A group led by chemist, Panče Naumov, worked with crystals of hexachlorobenzene to explore its behaviour, particularly its “mechanical compliance”, which might make it useful in producing soft and flexible structures.

Researcher, Patrick Commins, explains the novel discovery came as a complete surprise after some dust fell on a sample. “We were all shocked when we saw the dust spontaneously start to move on the crystal,” he says.

Marieh Al-Handawi, who also worked on the study, adds that learning how the movement was driven by water droplets condensing on the crystal  came as another surprise. “It results in the formation of channels that allow water to flow down them just like a river,” she says.

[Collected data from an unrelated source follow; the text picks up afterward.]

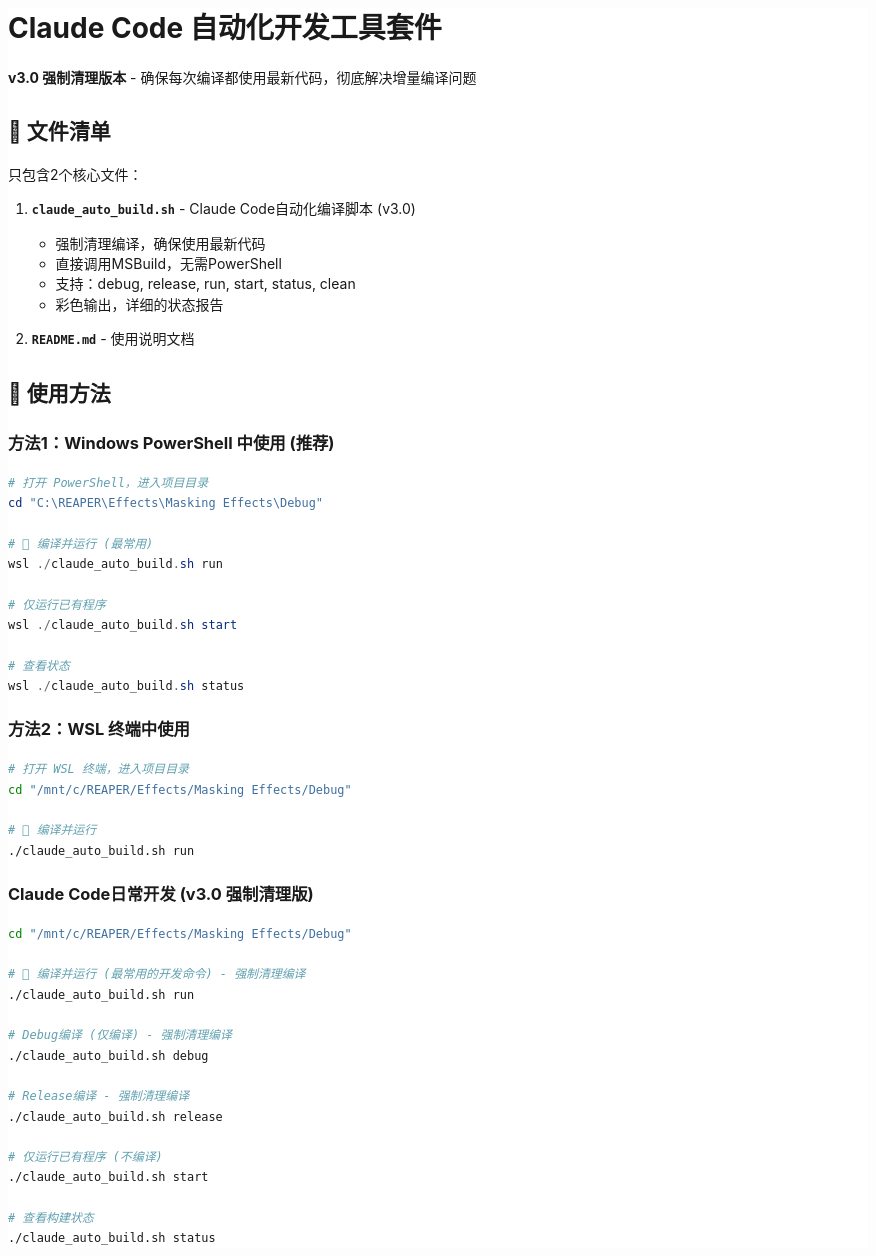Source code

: # Claude Code 自动化开发工具套件

**v3.0 强制清理版本** - 确保每次编译都使用最新代码，彻底解决增量编译问题

## 📁 文件清单

只包含2个核心文件：

1. **`claude_auto_build.sh`** - Claude Code自动化编译脚本 (v3.0)
   - 强制清理编译，确保使用最新代码
   - 直接调用MSBuild，无需PowerShell
   - 支持：debug, release, run, start, status, clean
   - 彩色输出，详细的状态报告

2. **`README.md`** - 使用说明文档

## 🚀 使用方法

### 方法1：Windows PowerShell 中使用 (推荐)

```powershell
# 打开 PowerShell，进入项目目录
cd "C:\REAPER\Effects\Masking Effects\Debug"

# 🚀 编译并运行 (最常用)
wsl ./claude_auto_build.sh run

# 仅运行已有程序
wsl ./claude_auto_build.sh start

# 查看状态
wsl ./claude_auto_build.sh status
```

### 方法2：WSL 终端中使用

```bash
# 打开 WSL 终端，进入项目目录
cd "/mnt/c/REAPER/Effects/Masking Effects/Debug"

# 🚀 编译并运行
./claude_auto_build.sh run
```

### Claude Code日常开发 (v3.0 强制清理版)

```bash
cd "/mnt/c/REAPER/Effects/Masking Effects/Debug"

# 🚀 编译并运行 (最常用的开发命令) - 强制清理编译
./claude_auto_build.sh run

# Debug编译 (仅编译) - 强制清理编译
./claude_auto_build.sh debug

# Release编译 - 强制清理编译
./claude_auto_build.sh release

# 仅运行已有程序 (不编译)
./claude_auto_build.sh start

# 查看构建状态
./claude_auto_build.sh status

```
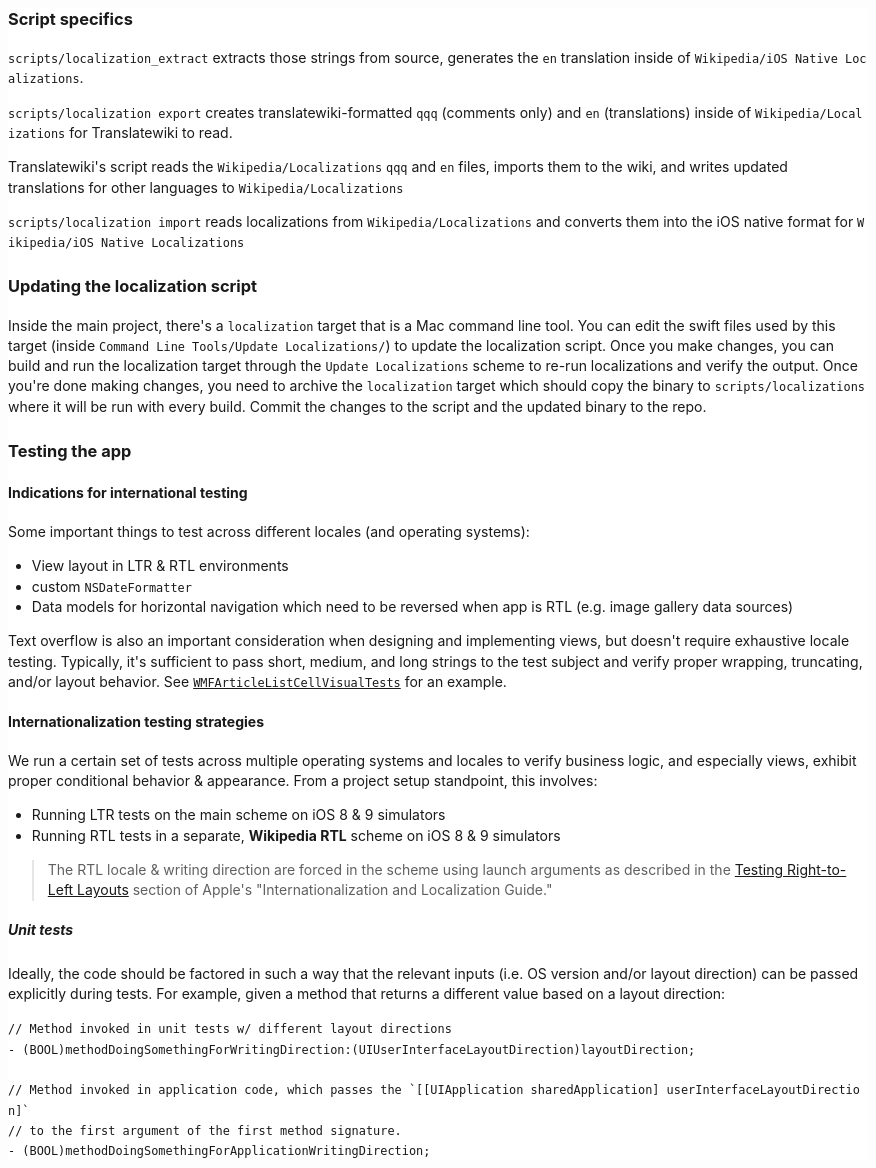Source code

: ### Script specifics
`scripts/localization_extract` extracts those strings from source, generates the `en` translation inside of `Wikipedia/iOS Native Localizations`.

`scripts/localization export` creates translatewiki-formatted `qqq` (comments only) and `en` (translations) inside of  `Wikipedia/Localizations` for Translatewiki to read.

Translatewiki's script reads the `Wikipedia/Localizations` `qqq` and `en` files, imports them to the wiki, and writes updated translations for other languages to `Wikipedia/Localizations`

`scripts/localization import` reads localizations from `Wikipedia/Localizations` and converts them into the iOS native format for `Wikipedia/iOS Native Localizations`

### Updating the localization script

Inside the main project, there's a `localization` target that is a Mac command line tool. You can edit the swift files used by this target (inside `Command Line Tools/Update Localizations/`) to update the localization script. Once you make changes, you can build and run the localization target through the `Update Localizations` scheme to re-run localizations and verify the output. Once you're done making changes, you need to archive the `localization` target which should copy the binary to `scripts/localizations` where it will be run with every build. Commit the changes to the script and the updated binary to the repo.

### Testing the app
#### Indications for international testing
Some important things to test across different locales (and operating systems):

- View layout in LTR & RTL environments
- custom `NSDateFormatter`
- Data models for horizontal navigation which need to be reversed when app is RTL (e.g. image gallery data sources)

Text overflow is also an important consideration when designing and implementing views, but doesn't require exhaustive locale testing.  Typically, it's sufficient to pass short, medium, and long strings to the test subject and verify proper wrapping, truncating, and/or layout behavior. See [`WMFArticleListCellVisualTests`](../WikipediaUnitTests/Code/WMFArticleListCellVisualTests.m) for an example.

#### Internationalization testing strategies
We run a certain set of tests across multiple operating systems and locales to verify business logic, and especially views, exhibit proper conditional behavior & appearance.  From a project setup standpoint, this involves:

- Running LTR tests on the main scheme on iOS 8 & 9 simulators
- Running RTL tests in a separate, **Wikipedia RTL** scheme on iOS 8 & 9 simulators

> The RTL locale & writing direction are forced in the scheme using launch arguments as described in the [Testing Right-to-Left Layouts](https://developer.apple.com/library/ios/documentation/MacOSX/Conceptual/BPInternational/TestingYourInternationalApp/TestingYourInternationalApp.html) section of Apple's "Internationalization and Localization Guide."

##### Unit tests
Ideally, the code should be factored in such a way that the relevant inputs (i.e. OS version and/or layout direction) can be passed explicitly during tests.  For example, given a method that returns a different value based on a layout direction:
``` objc
// Method invoked in unit tests w/ different layout directions
- (BOOL)methodDoingSomethingForWritingDirection:(UIUserInterfaceLayoutDirection)layoutDirection;

// Method invoked in application code, which passes the `[[UIApplication sharedApplication] userInterfaceLayoutDirection]`
// to the first argument of the first method signature.
- (BOOL)methodDoingSomethingForApplicationWritingDirection;
```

The channels form and then autonomously direct the flow of water due to a subtle and previously unrecognized phenomenon. Water condensing on to the surface initiates the conversion of some of the solid hexachlorobenzene directly into vapour  – a process called sublimation. This forms tiny widening channels that direct the water in one direction within each channel. The movement of dust particles propelled by the water suggested it could be used to move other solids, in addition to fluid solutions. The team confirmed this using silver nanoparticles. They also found that the speed of transport along the channels could be varied depending on temperature and humidity.

There are significant challenges to address before this phenomenon could be put to practical use. It does lead to loss of the crystal, albeit at quite a slow rate. Al-Handawi says that about 90% of the crystal mass would be lost in around 271 days at room temperature. This would be viable only in single-use or relatively short-term applications.

Also, the direction of water transport differs in neighbouring channels. Obtaining uni-directional transport throughout the crystal will be challenging, but could greatly expand the potential applications. The team has already made some progress towards that goal.

Chemist, Yongmei Zheng, at Beihang University in China, who was not involved in the work, says that the advance has the potential to inspire a variety of new uses for the surface transfer of water without requiring external energy.


Commins, P. et al. Autonomous and directional flow of water and transport of particles across a subliming dynamic crystal surface. Nat. Chem (2023).